| Data extracts |
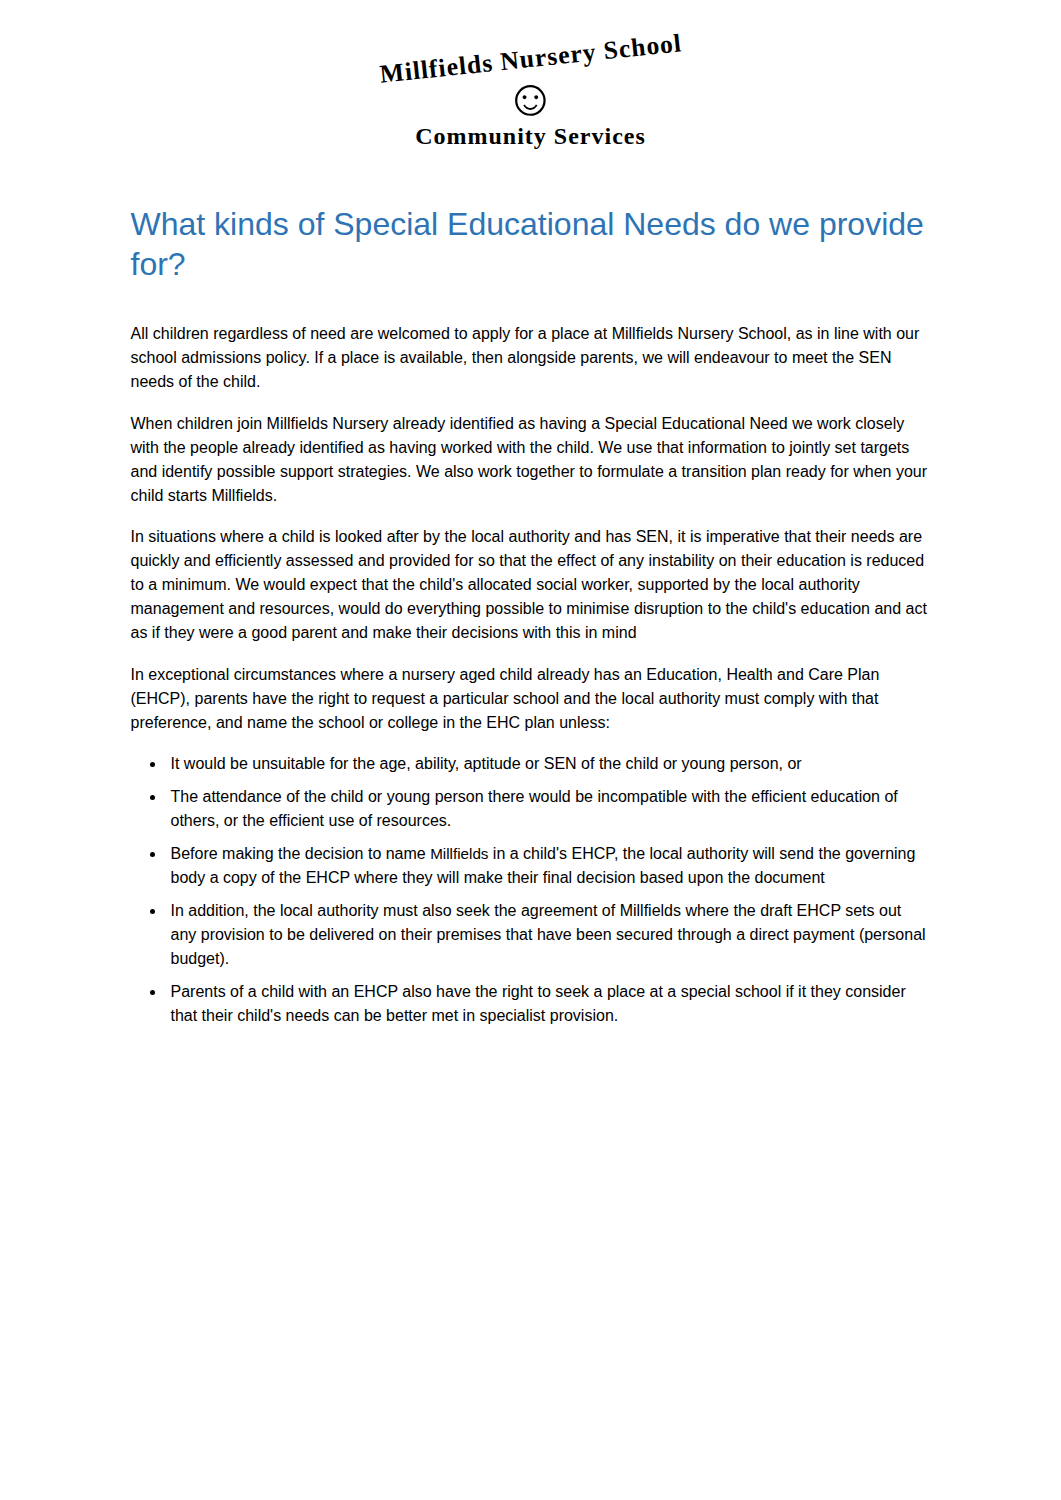Millfields Nursery School
☺
Community Services
What kinds of Special Educational Needs do we provide for?
All children regardless of need are welcomed to apply for a place at Millfields Nursery School, as in line with our school admissions policy. If a place is available, then alongside parents, we will endeavour to meet the SEN needs of the child.
When children join Millfields Nursery already identified as having a Special Educational Need we work closely with the people already identified as having worked with the child. We use that information to jointly set targets and identify possible support strategies. We also work together to formulate a transition plan ready for when your child starts Millfields.
In situations where a child is looked after by the local authority and has SEN, it is imperative that their needs are quickly and efficiently assessed and provided for so that the effect of any instability on their education is reduced to a minimum. We would expect that the child's allocated social worker, supported by the local authority management and resources, would do everything possible to minimise disruption to the child's education and act as if they were a good parent and make their decisions with this in mind
In exceptional circumstances where a nursery aged child already has an Education, Health and Care Plan (EHCP), parents have the right to request a particular school and the local authority must comply with that preference, and name the school or college in the EHC plan unless:
It would be unsuitable for the age, ability, aptitude or SEN of the child or young person, or
The attendance of the child or young person there would be incompatible with the efficient education of others, or the efficient use of resources.
Before making the decision to name Millfields in a child's EHCP, the local authority will send the governing body a copy of the EHCP where they will make their final decision based upon the document
In addition, the local authority must also seek the agreement of Millfields where the draft EHCP sets out any provision to be delivered on their premises that have been secured through a direct payment (personal budget).
Parents of a child with an EHCP also have the right to seek a place at a special school if it they consider that their child's needs can be better met in specialist provision.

| Exercise description |
Pick every line containing the word "place" out of the material, and copy those lines.

| Your response |
All children regardless of need are welcomed to apply for a place at Millfields Nursery School, as in line with our school admissions policy. If a place is available, then alongside parents, we will endeavour to meet the SEN needs of the child.
Parents of a child with an EHCP also have the right to seek a place at a special school if it they consider that their child's needs can be better met in specialist provision.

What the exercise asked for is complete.